**Data provided:**
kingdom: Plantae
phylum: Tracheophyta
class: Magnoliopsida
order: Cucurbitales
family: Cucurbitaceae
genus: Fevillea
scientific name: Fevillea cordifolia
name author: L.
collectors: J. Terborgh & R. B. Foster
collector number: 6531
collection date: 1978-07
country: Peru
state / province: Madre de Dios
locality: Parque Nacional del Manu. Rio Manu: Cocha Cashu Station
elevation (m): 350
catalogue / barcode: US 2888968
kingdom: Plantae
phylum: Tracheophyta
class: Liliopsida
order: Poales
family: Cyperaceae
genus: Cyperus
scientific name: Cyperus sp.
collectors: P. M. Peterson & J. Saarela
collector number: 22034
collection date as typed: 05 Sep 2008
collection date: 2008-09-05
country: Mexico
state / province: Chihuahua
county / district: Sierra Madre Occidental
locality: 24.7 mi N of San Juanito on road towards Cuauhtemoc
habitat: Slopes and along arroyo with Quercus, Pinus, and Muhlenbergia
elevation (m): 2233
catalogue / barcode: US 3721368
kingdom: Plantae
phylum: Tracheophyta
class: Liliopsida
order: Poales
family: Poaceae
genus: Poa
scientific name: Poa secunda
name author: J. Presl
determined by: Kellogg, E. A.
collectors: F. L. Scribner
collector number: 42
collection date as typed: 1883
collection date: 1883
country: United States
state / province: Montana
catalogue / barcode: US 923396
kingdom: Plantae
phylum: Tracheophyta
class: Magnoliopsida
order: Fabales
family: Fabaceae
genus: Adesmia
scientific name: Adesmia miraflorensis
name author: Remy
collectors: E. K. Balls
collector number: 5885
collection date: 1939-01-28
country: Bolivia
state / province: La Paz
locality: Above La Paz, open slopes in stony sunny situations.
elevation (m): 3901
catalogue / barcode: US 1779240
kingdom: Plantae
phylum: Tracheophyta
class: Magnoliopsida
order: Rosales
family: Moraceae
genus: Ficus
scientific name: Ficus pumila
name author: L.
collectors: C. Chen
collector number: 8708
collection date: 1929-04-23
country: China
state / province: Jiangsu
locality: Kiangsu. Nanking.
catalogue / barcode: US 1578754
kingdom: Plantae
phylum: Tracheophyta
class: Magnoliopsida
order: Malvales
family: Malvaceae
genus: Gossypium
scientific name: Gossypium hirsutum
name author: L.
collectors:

**Task brief:**
How many of the lines above contain the string "barcode"? Case counts, and the reply should be only the number.

**Result of this exercise:**
5